The switchgrass cultivars ‘Alamo’ and ‘Dacotah’ exhibit significantly different disease responses after exposure to switchgrass rust (Puccinia emaculata). ‘Alamo’ is relatively resistant to the rust pathogen whereas ‘Dacotah’ is highly susceptible [9]. Polymorphisms within RGHs may contribute to the disease resistance phenotype that is observed between ‘Alamo’ and ‘Dacotah’. In our study, we identified 2634 variants between ‘Alamo’ and ‘Dacotah’, including SNPs, MNPs, indels, and replacements. Approximately 89 % of the variants detected were SNPs. The predominance of SNPs could be attributed to the fact that single nucleotide changes in the coding regions of genes are less likely to disrupt the reading frame, which often times results in nonsense mutations. SNPs could also explain the disease response phenotypes of ‘Alamo’ and ‘Dacotah’, as they could alter the amino acid sequence of resistance genes and potentially disrupt gene function. Since these SNPs are associated with defense-related genes, they could be further developed into molecular markers for use in breeding of disease resistance.

In addition to polymorphisms within the RGHs, differential expression of NB-LRR disease resistance genes may contribute to the different phenotypes observed between the two cultivars. It is believed that R genes are expressed at relatively low levels in unchallenged plant cells in anticipation of pathogen attack [14]. Indeed, we found that 338 RGHs displayed expression evidence in both cultivars in an unchallenged state, supporting the idea that R genes are basally expressed in healthy plant cells [14]. There could be several reasons for the genes that we could not find expression evidence for. First, these genes could be expressed at extremely low levels in healthy plant cells and thus, they escaped detection at the sequencing coverage used in this study. Second, the expression of these genes could be induced upon pathogen detection and they are not basally expressed in healthy plant cells. Finally, some of these genes may be pseudogenes and may not be expressed under any conditions. Further studies are needed to evaluate the expression patterns of the switchgrass RGHs and to determine the exact role, if any, that these genes play in switchgrass disease response.

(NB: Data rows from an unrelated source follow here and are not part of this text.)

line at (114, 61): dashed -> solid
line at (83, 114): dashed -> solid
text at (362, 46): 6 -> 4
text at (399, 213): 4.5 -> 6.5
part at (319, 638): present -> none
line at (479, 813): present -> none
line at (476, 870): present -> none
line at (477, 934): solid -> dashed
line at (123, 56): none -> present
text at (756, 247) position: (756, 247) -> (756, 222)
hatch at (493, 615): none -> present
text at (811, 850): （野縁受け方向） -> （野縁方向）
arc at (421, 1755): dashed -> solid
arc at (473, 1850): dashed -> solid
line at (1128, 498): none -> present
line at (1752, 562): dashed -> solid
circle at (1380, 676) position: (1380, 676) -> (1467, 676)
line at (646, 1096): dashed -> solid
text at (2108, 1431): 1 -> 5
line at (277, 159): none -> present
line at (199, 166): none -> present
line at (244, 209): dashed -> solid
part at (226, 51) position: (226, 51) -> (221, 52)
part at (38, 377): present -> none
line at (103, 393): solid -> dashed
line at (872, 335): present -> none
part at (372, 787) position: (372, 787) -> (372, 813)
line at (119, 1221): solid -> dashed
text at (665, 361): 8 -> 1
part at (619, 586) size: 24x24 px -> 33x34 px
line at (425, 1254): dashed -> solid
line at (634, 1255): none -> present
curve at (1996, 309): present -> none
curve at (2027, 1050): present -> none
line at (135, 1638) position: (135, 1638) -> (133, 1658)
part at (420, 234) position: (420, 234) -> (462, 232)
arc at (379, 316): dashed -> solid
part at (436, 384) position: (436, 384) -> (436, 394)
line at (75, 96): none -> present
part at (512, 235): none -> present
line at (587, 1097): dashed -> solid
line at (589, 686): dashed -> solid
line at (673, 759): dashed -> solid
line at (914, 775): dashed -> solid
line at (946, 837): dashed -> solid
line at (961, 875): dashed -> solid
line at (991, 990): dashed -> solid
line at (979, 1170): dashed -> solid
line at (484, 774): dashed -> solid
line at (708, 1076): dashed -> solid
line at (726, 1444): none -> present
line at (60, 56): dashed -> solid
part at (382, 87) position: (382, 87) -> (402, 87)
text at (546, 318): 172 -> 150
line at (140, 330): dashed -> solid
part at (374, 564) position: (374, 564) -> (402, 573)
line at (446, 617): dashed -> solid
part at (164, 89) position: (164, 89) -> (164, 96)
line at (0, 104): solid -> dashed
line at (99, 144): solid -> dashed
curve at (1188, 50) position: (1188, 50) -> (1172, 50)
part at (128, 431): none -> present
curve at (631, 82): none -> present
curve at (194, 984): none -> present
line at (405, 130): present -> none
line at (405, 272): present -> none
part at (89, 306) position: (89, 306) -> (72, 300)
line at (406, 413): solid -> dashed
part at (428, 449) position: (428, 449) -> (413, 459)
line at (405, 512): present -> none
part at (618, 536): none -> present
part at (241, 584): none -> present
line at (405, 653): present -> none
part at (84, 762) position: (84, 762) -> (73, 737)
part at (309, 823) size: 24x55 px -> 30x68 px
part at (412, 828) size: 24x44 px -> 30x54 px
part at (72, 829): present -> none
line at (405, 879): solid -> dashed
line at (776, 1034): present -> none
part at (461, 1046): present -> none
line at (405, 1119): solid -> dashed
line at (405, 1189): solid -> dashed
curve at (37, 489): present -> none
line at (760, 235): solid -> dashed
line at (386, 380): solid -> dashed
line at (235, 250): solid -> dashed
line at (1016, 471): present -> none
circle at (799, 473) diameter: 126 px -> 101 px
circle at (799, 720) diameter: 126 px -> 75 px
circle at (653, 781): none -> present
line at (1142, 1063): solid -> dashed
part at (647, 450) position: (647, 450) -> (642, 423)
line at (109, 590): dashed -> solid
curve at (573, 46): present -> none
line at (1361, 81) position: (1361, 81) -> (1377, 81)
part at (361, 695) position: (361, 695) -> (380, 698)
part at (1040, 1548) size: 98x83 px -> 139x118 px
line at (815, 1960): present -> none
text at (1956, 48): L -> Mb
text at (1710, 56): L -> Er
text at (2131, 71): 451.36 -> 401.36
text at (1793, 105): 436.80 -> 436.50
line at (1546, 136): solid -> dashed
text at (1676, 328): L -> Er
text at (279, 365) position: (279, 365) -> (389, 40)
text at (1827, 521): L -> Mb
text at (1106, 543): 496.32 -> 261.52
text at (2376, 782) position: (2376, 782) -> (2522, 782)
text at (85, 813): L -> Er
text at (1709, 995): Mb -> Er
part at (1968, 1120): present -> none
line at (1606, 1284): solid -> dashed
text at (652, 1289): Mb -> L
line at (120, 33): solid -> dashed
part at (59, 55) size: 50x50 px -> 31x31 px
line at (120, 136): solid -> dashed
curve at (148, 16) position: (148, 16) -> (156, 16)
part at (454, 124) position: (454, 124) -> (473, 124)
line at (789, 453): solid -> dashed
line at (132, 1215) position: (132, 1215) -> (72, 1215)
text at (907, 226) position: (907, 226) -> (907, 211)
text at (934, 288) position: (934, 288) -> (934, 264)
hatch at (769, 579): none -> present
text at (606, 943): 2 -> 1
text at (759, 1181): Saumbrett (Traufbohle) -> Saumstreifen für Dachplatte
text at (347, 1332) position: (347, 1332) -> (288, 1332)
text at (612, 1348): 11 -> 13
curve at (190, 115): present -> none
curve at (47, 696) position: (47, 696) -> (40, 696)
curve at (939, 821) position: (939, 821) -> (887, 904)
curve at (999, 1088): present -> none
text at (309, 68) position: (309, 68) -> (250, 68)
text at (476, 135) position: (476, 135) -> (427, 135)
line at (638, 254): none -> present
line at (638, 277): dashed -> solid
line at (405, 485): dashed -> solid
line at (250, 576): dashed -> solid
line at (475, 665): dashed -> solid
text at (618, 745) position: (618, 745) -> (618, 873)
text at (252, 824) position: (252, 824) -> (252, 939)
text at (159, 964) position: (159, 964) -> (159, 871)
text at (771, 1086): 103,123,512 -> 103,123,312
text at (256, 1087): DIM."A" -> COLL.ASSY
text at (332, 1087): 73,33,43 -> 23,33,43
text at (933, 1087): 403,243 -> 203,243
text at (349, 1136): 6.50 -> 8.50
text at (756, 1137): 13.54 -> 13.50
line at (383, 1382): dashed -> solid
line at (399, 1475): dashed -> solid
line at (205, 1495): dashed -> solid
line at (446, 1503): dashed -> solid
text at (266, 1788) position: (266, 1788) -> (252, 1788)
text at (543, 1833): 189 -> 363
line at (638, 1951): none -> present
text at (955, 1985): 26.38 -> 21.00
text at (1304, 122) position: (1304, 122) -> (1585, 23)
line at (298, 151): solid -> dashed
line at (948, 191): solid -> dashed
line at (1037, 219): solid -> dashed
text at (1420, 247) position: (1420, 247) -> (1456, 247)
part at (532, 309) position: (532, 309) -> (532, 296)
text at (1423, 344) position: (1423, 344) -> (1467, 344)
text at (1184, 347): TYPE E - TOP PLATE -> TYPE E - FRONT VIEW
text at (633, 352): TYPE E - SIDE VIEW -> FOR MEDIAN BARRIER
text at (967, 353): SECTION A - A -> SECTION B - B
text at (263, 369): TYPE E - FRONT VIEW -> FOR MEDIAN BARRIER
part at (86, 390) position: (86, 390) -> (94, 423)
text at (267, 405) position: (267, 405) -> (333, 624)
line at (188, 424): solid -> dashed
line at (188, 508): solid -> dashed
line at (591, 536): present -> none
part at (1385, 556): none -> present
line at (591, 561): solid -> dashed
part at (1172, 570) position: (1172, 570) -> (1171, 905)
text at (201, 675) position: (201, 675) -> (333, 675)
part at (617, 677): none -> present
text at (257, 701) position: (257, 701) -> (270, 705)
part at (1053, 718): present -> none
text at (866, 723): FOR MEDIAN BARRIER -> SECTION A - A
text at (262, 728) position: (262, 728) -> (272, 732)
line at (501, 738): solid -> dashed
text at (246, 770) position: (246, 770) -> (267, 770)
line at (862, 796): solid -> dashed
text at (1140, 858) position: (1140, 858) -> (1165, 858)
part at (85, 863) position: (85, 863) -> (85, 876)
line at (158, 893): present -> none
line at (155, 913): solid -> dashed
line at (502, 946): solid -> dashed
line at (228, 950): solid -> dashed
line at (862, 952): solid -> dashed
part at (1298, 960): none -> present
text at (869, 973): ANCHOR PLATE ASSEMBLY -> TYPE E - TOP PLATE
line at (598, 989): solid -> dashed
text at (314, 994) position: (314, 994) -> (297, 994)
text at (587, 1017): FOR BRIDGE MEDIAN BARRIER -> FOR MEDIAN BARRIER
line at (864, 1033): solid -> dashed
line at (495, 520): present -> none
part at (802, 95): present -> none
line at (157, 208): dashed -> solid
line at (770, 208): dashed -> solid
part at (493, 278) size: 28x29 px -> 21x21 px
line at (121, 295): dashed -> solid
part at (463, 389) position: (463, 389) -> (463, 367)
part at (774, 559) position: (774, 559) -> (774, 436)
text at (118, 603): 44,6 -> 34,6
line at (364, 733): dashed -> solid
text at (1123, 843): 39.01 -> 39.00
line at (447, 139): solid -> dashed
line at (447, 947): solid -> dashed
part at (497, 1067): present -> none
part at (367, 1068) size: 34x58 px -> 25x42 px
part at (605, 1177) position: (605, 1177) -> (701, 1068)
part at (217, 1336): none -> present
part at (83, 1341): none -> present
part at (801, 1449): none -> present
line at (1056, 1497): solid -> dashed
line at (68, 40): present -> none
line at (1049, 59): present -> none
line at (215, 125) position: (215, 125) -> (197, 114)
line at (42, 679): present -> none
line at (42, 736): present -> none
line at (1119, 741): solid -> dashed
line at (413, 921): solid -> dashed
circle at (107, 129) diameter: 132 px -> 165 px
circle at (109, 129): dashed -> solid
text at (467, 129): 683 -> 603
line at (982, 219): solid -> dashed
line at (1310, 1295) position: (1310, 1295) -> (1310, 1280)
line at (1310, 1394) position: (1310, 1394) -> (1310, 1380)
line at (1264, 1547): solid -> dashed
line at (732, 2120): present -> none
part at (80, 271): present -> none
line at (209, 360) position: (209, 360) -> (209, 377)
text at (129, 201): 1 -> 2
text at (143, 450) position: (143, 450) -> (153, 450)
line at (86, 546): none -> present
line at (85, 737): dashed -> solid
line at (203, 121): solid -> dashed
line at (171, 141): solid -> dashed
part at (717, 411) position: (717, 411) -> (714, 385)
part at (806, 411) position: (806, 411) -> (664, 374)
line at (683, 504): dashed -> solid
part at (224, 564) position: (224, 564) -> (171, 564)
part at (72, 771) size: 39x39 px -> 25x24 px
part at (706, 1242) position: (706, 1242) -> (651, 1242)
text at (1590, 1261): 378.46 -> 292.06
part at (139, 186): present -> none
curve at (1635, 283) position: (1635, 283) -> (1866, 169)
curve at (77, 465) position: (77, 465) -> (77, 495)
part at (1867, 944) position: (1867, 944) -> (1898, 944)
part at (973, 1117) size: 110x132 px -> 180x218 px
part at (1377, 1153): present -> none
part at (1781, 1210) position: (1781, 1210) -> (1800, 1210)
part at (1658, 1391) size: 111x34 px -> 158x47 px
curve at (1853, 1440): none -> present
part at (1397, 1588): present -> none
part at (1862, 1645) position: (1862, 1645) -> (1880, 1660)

Developmental regulation of specific RGHs could also contribute to disease resistance phenotypes at different stages of plant growth. RNA-sequencing from the flag leaves of field grown cultivar ‘Summer’ provided a unique opportunity to examine switchgrass RGH expression over the course of a growing season [44]. The first group of developmentally regulated RGHs (module 1, Fig. 6a) is of particular interest since these genes are up-regulated at the end of July. The end of July and the beginning of August are optimal times for switchgrass rust infection and thus, these genes may play an important role in immediate defense responses against foliar pathogens like switchgrass rust. Correspondingly, the transcripts for these RGHs decreased over the remaining harvests, supporting the idea that these genes are involved in the earlier stages of disease response. Field-grown switchgrass plants appear to be more susceptible to switchgrass rust as they begin to flower and set seed (data not published). As displayed in modules 5 and 8, 119 of the 755 RGHs (16 % of the genes) exhibited peak gene expression in at least one biological replicate during the last sampling point (9/19). The remaining 84 % of the genes displayed peak gene expression over the first four sampled time points. Since fewer RGHs showed preferential expression during the later stages of the growing season, these results support the likelihood that switchgrass plants may utilize resources towards other processes, such as flowering and nutrient remobilization, rather than disease resistance in the later stages of development.